Every dependency had betrayed her. Her trust had been mocked by one failure after another: Papa, Monreale, Thur … poor Thur. Drawn all unprepared into this. It was hardly his fault ... A large spider, making its web in a triangle to the west of Fiametta's head, dropped upon a strand of silk and bobbled a moment before reclimbing the thread, reminding Fiametta horribly of a man hanged. A blond young man, all blue-eyed and feckless and unlucky in love.

I could have fetched such a spider for Abbot Monreale, Fiametta decided. So what if I'd had to touch it. If only she had spoken up. Maybe it would have made the difference in the abbot's spell.

The spider sat upon its web, which was moving gently in some faint draft. The creature was fading to a black blot as the shadows deepened.

I'm only a puny girl. Somebody is supposed to save me. I'm not supposed to have to save myself. Or them.

She could do nothing, clapped up in this stone pile of a monastery. Master mage or puny girl, demonstrably one had to get closer to the target. Risking the journey. Risking ... what? Death? She risked that staying right here. Torment? Likewise. Damnation?

Not a worry that stopped Ferrante, obviously, or even slowed Vitelli down. Nor their murdering bravos.

I'd split those bastards with steel, if I were a man. If she were a man, a priest would sprinkle holy water on her bloody sword and pronounce her forgiven before the bodies had cooled. But she wasn't a man, and she doubted she'd get ten paces with a sword in her hand. Not man, but true mage. And if God wanted to damn her for using the only strength He'd given her, that was God's choice.

Her belly filled with fires of resolution, in the gathering dark. She reached out and closed her hand over the faint suggestion of a spider hanging before her nose. It wriggled and tickled the flesh of her palm. There was more to a spell than pure will. There was focus, and the accumulation of power within symbolic structure.

"Bene," she whispered to the spider, "forte." Barely able to see it, she squeezed its abdomen. Fine silver thread spun out from her hand, looping around a beam. She kicked her skirts free, and dropped upon the spider's thread toward the iron-hard ground. Her arm yanked up as the thread stretched, and held. She rotated, once, twice; her feet struck the ground with a thump, and she staggered for her lost balance.

The drop should have broken both her legs. Her impromptu spell had worked. She opened her right hand upon a gooey, crunchy, smeared blob.

Oh. I'm sorry, spider.
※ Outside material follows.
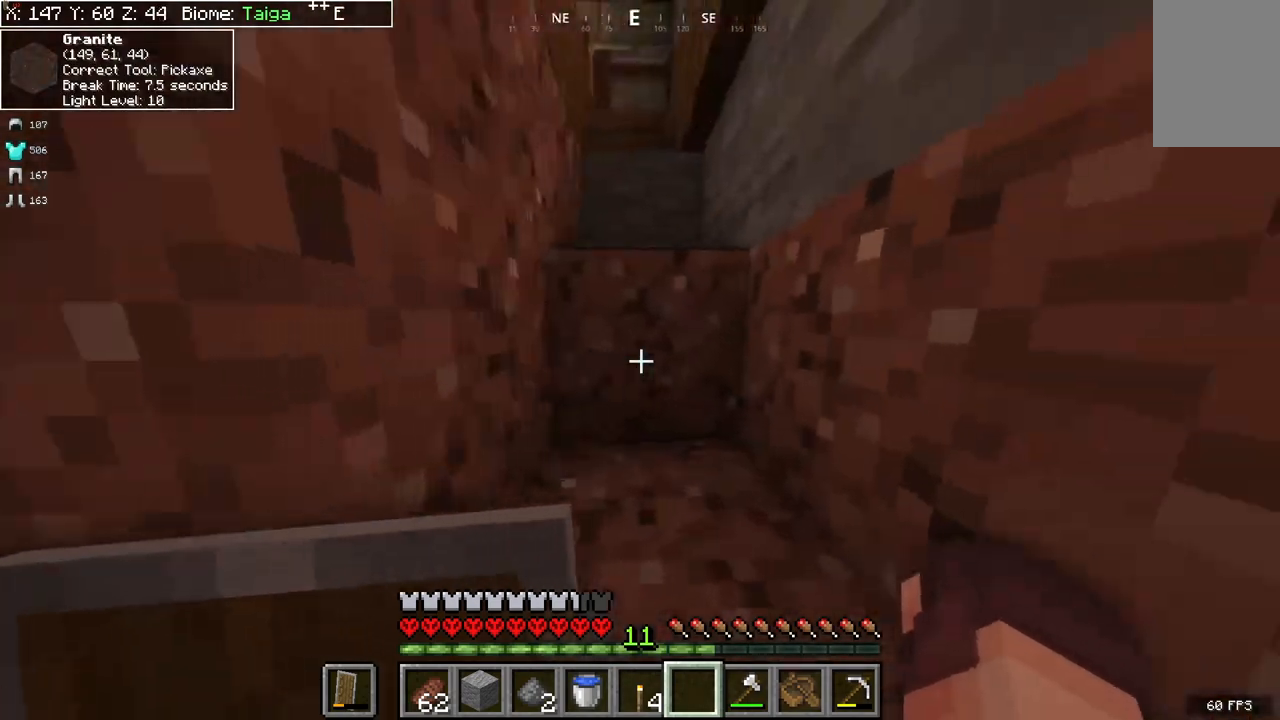
{"keys": ["a", "w"], "mouse": [], "events": [[400, "d", "up"], [400, "space", "up"], [500, "a", "down"]]}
A wave of nausea nearly overwhelmed her, and she rubbed her palm hastily upon the warm rough stone of the monastery wall to scrape off the remains.
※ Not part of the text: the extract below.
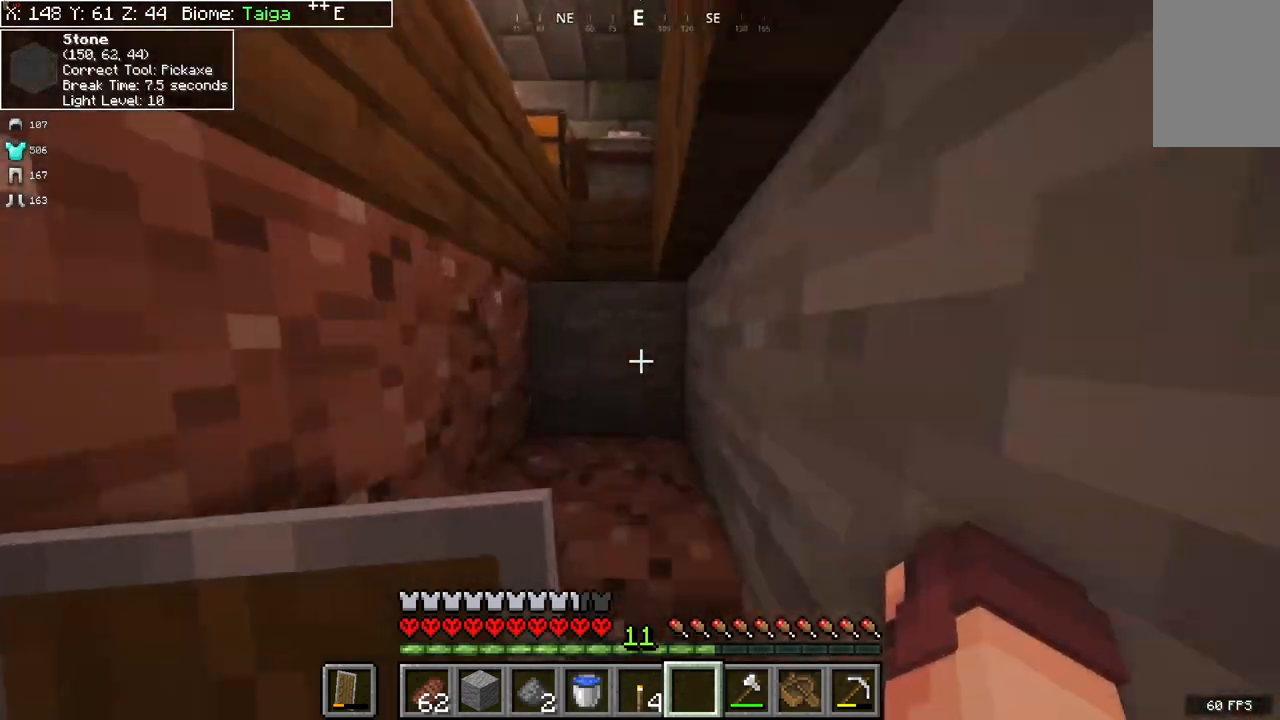
{"keys": ["space", "w"], "mouse": [], "events": [[167, "space", "down"], [233, "a", "up"]]}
Dizzied with the drop and the afterburn of magic along her nerves, it took her a moment to realize she was standing openly in the dusk against the wall, a clear target for any Losimon crossbowman sharp enough to have noticed the movement of her controlled fall. The spider thread, its enchantment consumed, had blown to dust upon tile wind; she could not climb up it again. Nor make that poor squashed spider spin another. She dropped flat to the ground, panting. Oh, God. Are You revenged for my pride already? Mother Mary! But no quarrel hummed viciously above her head; no shouts rained down. Only the first croakings of frogs and the last twitterings of buds floated upon the cooling darkness. She waited several minutes, rigid with fear. The darkness deepened.